L'économie danoise savoure le succès de son industrie pharmaceutique, en particulier de Novo Nordisk, qui a contribué à multiplier par six la valeur ajoutée brute (VAB) réelle depuis 2005. La productivité du travail dans ce secteur a triplé, alors que les autres industries n'ont connu qu'une hausse de 20 %. La contribution de Novo Nordisk à la croissance du PIB réel du Danemark a grimpé à 90 % en 2022 et est restée soutenue à 50 % en 2023. Cependant, mettre tous ses œufs dans le même panier comporte des risques : toute baisse de régime de Novo Nordisk pourrait laisser l'économie danoise sur sa faim. L'augmentation des exportations de médicaments favorise également l'appréciation de la monnaie, ce qui risque d'éroder la compétitivité d'autres secteurs.

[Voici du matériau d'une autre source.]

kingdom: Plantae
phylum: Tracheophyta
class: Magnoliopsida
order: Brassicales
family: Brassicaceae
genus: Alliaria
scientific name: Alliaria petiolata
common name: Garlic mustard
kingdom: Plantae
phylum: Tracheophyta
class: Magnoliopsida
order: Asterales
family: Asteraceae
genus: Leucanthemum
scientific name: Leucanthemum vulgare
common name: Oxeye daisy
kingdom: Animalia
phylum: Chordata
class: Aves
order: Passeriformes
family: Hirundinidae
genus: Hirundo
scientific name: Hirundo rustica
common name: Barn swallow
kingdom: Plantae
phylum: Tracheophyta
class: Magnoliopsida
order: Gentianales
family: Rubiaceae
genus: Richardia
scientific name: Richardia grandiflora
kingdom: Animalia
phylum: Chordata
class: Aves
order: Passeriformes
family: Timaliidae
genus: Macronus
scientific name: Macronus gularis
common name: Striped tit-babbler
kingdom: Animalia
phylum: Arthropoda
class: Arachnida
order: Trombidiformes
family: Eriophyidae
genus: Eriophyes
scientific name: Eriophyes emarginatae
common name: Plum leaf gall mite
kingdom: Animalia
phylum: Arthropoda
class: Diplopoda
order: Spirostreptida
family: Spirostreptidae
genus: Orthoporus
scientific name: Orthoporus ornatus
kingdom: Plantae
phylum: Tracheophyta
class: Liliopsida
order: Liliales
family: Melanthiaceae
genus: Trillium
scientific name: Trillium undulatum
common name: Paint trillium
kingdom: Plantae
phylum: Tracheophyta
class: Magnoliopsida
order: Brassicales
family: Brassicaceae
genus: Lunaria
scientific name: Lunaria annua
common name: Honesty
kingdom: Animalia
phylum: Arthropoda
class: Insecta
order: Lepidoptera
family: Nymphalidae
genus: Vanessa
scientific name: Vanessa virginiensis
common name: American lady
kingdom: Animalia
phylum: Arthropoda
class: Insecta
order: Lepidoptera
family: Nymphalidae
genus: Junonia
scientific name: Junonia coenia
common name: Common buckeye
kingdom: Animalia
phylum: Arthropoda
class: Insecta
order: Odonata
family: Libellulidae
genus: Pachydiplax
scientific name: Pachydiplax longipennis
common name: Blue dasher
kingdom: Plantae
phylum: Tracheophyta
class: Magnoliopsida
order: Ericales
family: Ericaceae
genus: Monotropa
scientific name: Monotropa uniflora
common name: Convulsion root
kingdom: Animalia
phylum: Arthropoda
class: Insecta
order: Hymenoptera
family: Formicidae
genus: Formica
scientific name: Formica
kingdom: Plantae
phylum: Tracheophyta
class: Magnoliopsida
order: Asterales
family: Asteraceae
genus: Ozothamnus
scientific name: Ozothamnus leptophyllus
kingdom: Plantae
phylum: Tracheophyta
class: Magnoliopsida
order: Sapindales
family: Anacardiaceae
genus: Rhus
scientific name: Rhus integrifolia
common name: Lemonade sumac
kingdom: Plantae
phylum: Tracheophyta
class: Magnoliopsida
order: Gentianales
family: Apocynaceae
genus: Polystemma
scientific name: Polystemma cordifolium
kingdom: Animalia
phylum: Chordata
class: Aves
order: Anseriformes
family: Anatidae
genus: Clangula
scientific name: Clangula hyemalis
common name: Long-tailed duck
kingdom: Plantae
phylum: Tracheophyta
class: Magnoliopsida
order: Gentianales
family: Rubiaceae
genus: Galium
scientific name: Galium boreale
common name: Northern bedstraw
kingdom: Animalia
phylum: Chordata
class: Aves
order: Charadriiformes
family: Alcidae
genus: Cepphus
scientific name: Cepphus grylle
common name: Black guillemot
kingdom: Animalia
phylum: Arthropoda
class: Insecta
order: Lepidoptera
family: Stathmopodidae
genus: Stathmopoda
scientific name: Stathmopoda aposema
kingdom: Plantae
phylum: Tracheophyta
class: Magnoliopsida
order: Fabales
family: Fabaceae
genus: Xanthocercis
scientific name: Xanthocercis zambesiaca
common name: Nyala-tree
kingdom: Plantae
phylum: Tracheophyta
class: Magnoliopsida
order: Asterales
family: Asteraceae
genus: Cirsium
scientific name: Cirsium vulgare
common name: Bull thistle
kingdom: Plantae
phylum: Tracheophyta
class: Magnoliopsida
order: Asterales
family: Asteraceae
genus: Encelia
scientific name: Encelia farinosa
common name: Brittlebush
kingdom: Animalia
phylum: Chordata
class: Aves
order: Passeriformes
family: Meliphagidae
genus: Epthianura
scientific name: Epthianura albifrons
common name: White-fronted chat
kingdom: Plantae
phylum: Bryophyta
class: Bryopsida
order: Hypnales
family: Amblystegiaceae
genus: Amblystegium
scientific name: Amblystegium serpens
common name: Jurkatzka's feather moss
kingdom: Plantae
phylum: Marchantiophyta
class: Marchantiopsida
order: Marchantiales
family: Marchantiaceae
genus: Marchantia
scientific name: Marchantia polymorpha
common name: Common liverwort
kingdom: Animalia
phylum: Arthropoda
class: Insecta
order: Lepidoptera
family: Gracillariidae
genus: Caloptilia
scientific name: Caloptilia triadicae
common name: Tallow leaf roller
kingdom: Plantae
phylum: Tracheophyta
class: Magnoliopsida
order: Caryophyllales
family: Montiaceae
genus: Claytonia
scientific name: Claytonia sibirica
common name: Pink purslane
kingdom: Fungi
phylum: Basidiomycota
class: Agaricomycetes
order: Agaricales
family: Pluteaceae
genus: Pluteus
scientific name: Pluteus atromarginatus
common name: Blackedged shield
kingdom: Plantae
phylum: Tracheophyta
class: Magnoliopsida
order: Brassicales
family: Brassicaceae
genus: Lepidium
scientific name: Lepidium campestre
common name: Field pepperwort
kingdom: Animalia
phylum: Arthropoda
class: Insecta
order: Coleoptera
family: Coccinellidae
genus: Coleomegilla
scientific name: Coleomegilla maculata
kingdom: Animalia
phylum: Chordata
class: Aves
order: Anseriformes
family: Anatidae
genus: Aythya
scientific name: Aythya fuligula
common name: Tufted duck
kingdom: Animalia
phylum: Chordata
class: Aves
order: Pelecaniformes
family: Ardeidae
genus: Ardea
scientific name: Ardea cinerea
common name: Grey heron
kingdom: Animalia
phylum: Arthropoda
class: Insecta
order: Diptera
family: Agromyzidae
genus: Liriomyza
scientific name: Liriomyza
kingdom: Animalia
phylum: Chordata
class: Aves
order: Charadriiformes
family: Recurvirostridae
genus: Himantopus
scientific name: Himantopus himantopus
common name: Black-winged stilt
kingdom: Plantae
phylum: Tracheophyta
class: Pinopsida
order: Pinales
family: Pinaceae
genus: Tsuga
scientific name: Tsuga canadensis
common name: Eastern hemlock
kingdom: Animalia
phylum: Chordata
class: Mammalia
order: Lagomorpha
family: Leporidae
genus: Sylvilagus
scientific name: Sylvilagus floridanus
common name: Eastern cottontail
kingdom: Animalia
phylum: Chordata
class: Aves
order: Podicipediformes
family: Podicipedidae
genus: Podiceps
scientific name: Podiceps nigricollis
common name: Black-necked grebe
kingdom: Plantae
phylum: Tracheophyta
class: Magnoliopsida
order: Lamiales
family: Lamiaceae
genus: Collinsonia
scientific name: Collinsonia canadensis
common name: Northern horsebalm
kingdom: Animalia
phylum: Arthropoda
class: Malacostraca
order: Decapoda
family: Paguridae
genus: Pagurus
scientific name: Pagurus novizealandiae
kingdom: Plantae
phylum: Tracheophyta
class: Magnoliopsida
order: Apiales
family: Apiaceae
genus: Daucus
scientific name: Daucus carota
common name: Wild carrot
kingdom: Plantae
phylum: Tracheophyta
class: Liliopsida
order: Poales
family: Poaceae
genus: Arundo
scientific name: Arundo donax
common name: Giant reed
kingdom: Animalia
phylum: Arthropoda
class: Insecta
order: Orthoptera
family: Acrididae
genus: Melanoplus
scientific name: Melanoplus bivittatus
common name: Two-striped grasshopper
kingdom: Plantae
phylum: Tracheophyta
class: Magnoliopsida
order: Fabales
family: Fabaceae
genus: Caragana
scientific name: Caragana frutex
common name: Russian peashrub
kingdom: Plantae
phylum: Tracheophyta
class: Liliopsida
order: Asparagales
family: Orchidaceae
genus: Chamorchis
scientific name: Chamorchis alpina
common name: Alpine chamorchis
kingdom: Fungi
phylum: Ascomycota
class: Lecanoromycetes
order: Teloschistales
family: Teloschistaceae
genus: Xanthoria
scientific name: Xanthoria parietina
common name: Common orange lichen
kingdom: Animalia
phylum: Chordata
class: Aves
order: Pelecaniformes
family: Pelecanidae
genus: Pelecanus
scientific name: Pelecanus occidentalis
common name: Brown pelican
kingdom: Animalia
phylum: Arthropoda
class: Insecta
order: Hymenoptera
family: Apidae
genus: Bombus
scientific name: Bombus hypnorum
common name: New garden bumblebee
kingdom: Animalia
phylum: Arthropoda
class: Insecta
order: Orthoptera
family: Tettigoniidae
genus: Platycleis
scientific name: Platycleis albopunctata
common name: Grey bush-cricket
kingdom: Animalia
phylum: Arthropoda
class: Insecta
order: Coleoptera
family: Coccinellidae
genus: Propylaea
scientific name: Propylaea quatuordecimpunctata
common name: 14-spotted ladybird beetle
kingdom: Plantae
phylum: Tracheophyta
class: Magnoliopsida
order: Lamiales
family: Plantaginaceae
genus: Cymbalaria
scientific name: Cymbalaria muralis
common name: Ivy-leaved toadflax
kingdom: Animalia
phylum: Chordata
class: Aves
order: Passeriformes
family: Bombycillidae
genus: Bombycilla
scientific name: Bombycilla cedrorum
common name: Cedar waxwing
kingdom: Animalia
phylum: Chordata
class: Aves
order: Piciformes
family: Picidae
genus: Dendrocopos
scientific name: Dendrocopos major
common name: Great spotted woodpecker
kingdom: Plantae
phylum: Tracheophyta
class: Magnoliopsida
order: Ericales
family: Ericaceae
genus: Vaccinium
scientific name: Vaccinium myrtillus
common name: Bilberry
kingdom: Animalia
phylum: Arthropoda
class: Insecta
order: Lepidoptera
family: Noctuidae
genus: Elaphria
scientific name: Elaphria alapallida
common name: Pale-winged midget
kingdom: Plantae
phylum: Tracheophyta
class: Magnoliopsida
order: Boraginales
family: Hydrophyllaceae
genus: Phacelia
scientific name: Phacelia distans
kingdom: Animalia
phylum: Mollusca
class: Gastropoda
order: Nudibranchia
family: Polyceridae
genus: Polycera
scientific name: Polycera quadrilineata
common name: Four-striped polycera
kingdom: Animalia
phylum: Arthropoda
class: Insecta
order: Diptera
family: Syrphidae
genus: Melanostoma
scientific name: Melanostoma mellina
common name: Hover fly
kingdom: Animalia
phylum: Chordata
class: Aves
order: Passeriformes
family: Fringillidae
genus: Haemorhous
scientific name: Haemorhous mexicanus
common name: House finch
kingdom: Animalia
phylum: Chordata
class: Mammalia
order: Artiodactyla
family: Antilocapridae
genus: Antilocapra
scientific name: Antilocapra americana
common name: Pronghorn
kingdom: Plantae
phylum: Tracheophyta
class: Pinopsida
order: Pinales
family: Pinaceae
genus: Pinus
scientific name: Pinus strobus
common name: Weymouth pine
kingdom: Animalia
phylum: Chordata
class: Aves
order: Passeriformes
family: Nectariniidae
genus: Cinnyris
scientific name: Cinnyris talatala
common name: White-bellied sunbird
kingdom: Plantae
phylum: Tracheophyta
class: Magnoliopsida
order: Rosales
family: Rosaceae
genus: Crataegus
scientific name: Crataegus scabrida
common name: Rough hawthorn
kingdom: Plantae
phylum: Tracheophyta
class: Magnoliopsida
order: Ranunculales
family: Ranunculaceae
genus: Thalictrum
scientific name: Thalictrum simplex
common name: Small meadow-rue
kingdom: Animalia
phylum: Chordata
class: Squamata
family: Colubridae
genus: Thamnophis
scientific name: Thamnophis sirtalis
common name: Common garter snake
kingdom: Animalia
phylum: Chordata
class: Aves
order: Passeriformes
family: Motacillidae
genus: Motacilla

L'assiette des assureurs s'allège

Le secteur de l'assurance pourrait en être le grand bénéficiaire, avec des sinistres moins importants et des marges de souscription plus saines. L'obésité alourdit souvent les demandes d'indemnisation liées à la santé, qu'il s'agisse d'affections chroniques ou de soins de longue durée. Comme les médicaments GLP-1 réduisent les taux d'obésité, les assureurs pourraient voir leurs remboursements diminuer. Toutefois, la portée de cet impact dépend de l'accès à ces médicaments, de leur efficacité à long terme et de l'adoption par les populations d'habitudes plus saines. Pour l'instant, les perspectives pour les assureurs restent prudemment optimistes.